Kevin Morby Harlem River

Avant de se lancer en solo, Kevin Morby avait l’habitude de se trouver au bon endroit, au bon moment. En tant que bassiste, il a livré avec Woods une ribambelle de jolis albums de folk-psyché jusqu’au dernier en date, l’excellent Bend Beyond. Woods, dont le chanteur Jeremy Earl est également le patron de Woodsist Records, à qui l’on doit quelques jolies sorties de la part de White Fence, Ganglians, ou encore The Babies. The Babies, fondé par Morby et sa colocataire de l’époque et membre des Vivian Girls, Cassie Ramone. Bref, on vous passe tout cet enchevêtrement de personnalités qui pourrait durer un moment encore. Si Kevin Morby n’avait que peu d’occasions de prouver son talent au sein des Woods, le garage adolescent des Babies laissait d’avantage transparaître ce dont il était capable. Et quoi de mieux qu’un album solo pour se faire un avis définitif sur le garçon ?

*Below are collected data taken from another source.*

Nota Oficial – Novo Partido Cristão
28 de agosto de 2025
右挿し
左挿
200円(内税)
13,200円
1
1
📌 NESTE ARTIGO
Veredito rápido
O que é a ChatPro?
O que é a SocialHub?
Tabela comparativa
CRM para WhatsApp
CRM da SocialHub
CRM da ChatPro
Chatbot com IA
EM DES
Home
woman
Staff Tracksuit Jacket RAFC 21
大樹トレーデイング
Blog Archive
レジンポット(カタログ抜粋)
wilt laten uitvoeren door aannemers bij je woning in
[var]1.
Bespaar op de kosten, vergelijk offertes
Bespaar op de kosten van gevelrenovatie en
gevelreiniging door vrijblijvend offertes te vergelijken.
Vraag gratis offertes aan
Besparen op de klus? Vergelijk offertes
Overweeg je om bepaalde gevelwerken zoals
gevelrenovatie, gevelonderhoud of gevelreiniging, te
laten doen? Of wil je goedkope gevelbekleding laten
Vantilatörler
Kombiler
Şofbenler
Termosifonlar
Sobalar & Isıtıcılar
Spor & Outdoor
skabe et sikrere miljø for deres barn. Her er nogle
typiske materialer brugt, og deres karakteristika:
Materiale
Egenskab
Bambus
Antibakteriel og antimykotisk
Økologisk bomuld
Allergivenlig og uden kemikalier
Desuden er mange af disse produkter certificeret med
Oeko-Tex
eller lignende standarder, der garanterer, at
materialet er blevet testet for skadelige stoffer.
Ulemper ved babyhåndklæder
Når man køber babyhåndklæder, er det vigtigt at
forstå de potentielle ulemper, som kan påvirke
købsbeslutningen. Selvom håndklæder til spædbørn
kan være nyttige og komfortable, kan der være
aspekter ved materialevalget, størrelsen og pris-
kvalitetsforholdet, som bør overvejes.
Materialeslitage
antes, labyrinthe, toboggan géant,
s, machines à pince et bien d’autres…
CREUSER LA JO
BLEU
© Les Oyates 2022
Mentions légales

Harlem River n’est pas tout à fait le point de départ de la carrière solo de notre ami du jour puisque ces huit titres ont été composés sur un laps de temps de six ans. Entre Woods et The Babies, il n’a tout simplement pas eu le temps de s’y mettre, mais cela faisait un moment que l’idée le tracassait. Il l’avoue d’ailleurs lui-même : ses influences majeures sont des artistes solo (Bob Dylan ou Lou Reed), d’où son envie de s’inscrire dans cette lignée.

C’est finalement en quittant New-York pour s’installer à Los Angeles que Morby décide de prendre le temps d’entrer en studio pour donner forme à cet album. Et ce n’est pas par hasard qu’il a fait ce choix : ces huit titres ont été composés dans la ville de Lou Reed, où il a vécu sept années durant, et sont conçus comme un genre d’hommage, une déclaration d’amour à une ville à qui il dit devoir beaucoup. Une ville qui représente quelque chose de particulier pour le bonhomme puisque c’est là qu’a commencé sa vie d’adulte, lorsqu’il s’y est installé à l’âge de dix-huit ans alors tout droit débarqué de son Midwest natal.

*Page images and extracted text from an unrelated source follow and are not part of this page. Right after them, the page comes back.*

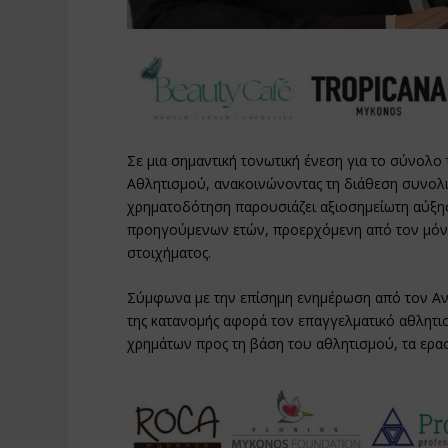
Σε μια σημαντική τονωτική ένεση για το σύνολ
Αθλητισμού, ανακοινώνοντας τη διάθεση συνο
χρηματοδότηση παρουσιάζει αξιοσημείωτη αύξη
προηγούμενων ετών, προερχόμενη από τον μόν
στοιχήματος.
Σύμφωνα με την επίσημη ενημέρωση από τον Α
της κατανομής αφορά τον επαγγελματικό αθλητι
χρημάτων προς τη βάση του αθλητισμού, τα ερασ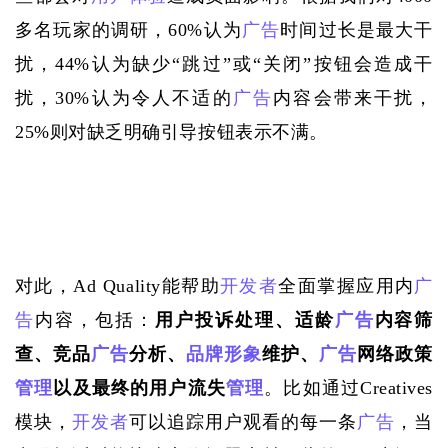
多名玩家的调研，60%认为
广告
时间过长是最大干
扰，44%认为缺少“跳过”或“关闭”按钮会造成干
扰，30%认为令人不适的
广告
内容会带来干扰，
25%则对缺乏明确引导按钮表示不满。
对此，
Ad Quality能帮助
开发者
全面掌握应用内
广
告
内容，包括：
用户投诉处理、适龄
广告
内容筛
查、竞品
广告
分析、
品牌形象
维护、
广告
网络政策
管理
以及最终的用户流失
管理
。比如通过
Creatives
模块，
开发者
可以追踪用户观看的每一条
广告
，当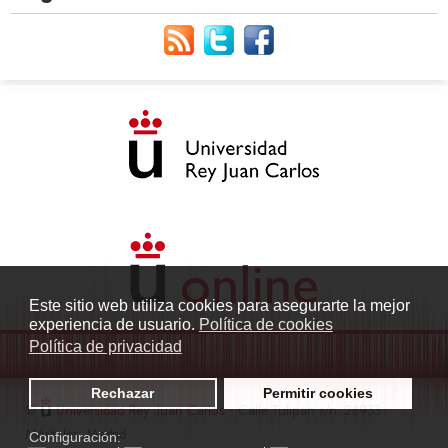
Este sitio web utiliza cookies para asegurarte la mejor
experiencia de usuario.
Política de cookies
Política de privacidad
Rechazar
Permitir cookies
©
Universidad Rey Juan Carlos
- Calle Tulipán s/n. 28933
Móstoles. Madrid
Configuración:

« He’s full of charm, and definitely someone you would want to introduce to your mom ». C’est de cette façon que Noisey décrivait Morby lors d’une interview parue en décembre dernier. À l’écoute de Harlem River, on les croit sur parole puisqu’un album aussi joli, subtil et touchant ne peut définitivement pas être l’œuvre d’un mauvais bougre. Dans un registre finalement assez éloigné de ses précédents projets mais s’inscrivant dans une direction folk plus « classique », Kevin Morby livre ici la preuve du sacré talent qui l’anime. Les arpèges irrésistibles de « Miles, Miles, Miles » ouvrent l’album et annoncent toute la délicatesse dont il peut faire preuve. On se situe très loin d’une folk pépère et barbante : chaque instrumentation est subtilement travaillée, mais c’est surtout la voix de Morby qui retient l’attention. Légèrement éraillée, toujours inspirée dans la mélodie et dégageant quelque chose d’apaisant, on en vient à regretter que celui-ci n’ait jamais pu donner sa pleine mesure jusqu’alors.

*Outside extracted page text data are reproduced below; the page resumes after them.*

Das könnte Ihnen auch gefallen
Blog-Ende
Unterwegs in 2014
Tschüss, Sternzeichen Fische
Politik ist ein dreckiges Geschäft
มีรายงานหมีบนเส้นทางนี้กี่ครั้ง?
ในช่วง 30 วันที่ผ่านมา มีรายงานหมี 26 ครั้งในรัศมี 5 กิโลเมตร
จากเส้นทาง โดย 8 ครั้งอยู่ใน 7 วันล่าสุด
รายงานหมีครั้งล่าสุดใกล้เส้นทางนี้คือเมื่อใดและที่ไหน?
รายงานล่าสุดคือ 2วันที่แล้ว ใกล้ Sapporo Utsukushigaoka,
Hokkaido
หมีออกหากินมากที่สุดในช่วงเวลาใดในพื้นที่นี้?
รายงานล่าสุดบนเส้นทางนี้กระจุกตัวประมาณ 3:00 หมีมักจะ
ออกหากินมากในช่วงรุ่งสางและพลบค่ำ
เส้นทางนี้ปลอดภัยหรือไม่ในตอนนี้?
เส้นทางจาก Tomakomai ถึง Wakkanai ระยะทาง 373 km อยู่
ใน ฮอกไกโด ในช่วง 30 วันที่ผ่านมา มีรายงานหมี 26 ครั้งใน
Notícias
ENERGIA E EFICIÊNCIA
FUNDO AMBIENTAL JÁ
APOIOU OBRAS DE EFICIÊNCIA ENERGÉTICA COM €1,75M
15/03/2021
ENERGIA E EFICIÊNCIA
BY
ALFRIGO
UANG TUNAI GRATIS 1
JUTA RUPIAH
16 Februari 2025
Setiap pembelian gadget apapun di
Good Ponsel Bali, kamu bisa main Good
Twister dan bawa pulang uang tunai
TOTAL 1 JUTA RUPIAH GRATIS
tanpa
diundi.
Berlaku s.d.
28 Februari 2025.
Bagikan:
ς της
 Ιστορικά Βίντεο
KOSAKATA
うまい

« Sucker In The Void (The Lone Mile) » fait convoque clairement l’influence du Velvet Underground, mais c’est sur « Wild Side (Oh The Places You’ll Go) » que le chant de Morby se révèle des plus imparables. Avec « If You Leave And If You Marry » et « The Dead They Won’t Come Back », on se trouve dans une folk américaine plus traditionnelle avec arpèges, slide guitar et tout le tralala.

Mais c’est sur le titre qui donne son nom à l’album que ce dernier atteint son point culminant: « Harlem River », qui se réfère à la rivière qui sépare Manhattan du Bronx et dans laquelle Morby voyait quelque chose d’à la fois paisible et de presque tragique. On tient là un véritable petit bijou folk de neuf minutes, qui flirte par la même occasion avec les amours psychédéliques de Morby. Avec Harlem River Kevin Morby prend peu de risques et peine à atteindre les fulgurances qu’atteignent parfois ses autres projets. Mais l’enfant du Midwest nous gratifie tout de même d’un très bon album, touchant par sa simplicité et sa sincérité.